What I meant to say was "I have yet to meet anyone . . . " because I know there are plenty of people out there who watched it and didn't like it. Of course. The audience was so small that it barely survived three seasons.

You'd have to have a certain sense of humor I think to enjoy it. Much like Buffy, some people just don't enjoy that kind of dark humor combined with such bleak stories. And the pop culture references can be dense so if you don't know what they're talking about, it won't be funny. Then again, I thought my mom wouldn't like it for that reason (who is fitty cent again?), but she loved the mystery aspect.


----------



## JakeyB (Apr 24, 2003)

Magnolia88 said:


> What I meant to say was "I have yet to meet anyone . . . " because I know there are plenty of people out there who watched it and didn't like it.

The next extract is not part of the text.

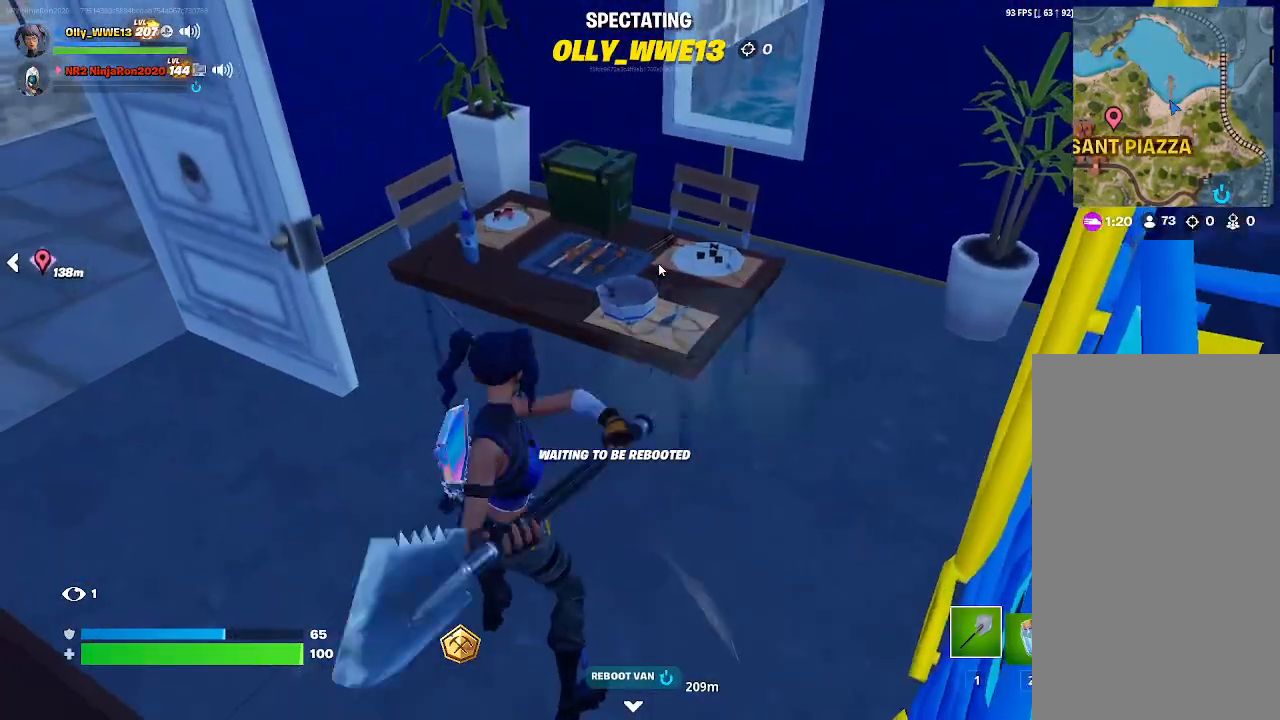
{"keys": [], "mouse": [], "events": []}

Darn, I was hoping to be your first


----------



## GoHalos (Aug 30, 2006)

DougF said:


> No "Arrested Development"? COME ON!


Nice. :up:

Oh, and +1.


----------



## YCantAngieRead (Nov 5, 2003)

I watched Veronica Mars, but I wouldn't go so far as to say I liked it. It was just okay.


----------



## Steveknj (Mar 10, 2003)

Johnny Dancing said:


> The great thing is, while it seems everyone complains about nothing being on TV, if you have a DVR and are willing to invest time in a few shows to get to know them, there really is alot of great TV out there. Compared to what was available in the 70's and 80's today's TV is so much better.
> 
> I would have gone crazy over a show like flashforward or lost when I was a teenager in the early 70s, instead, a late night monster movie rerun was often made my day.
> 
> Love Boat anyone?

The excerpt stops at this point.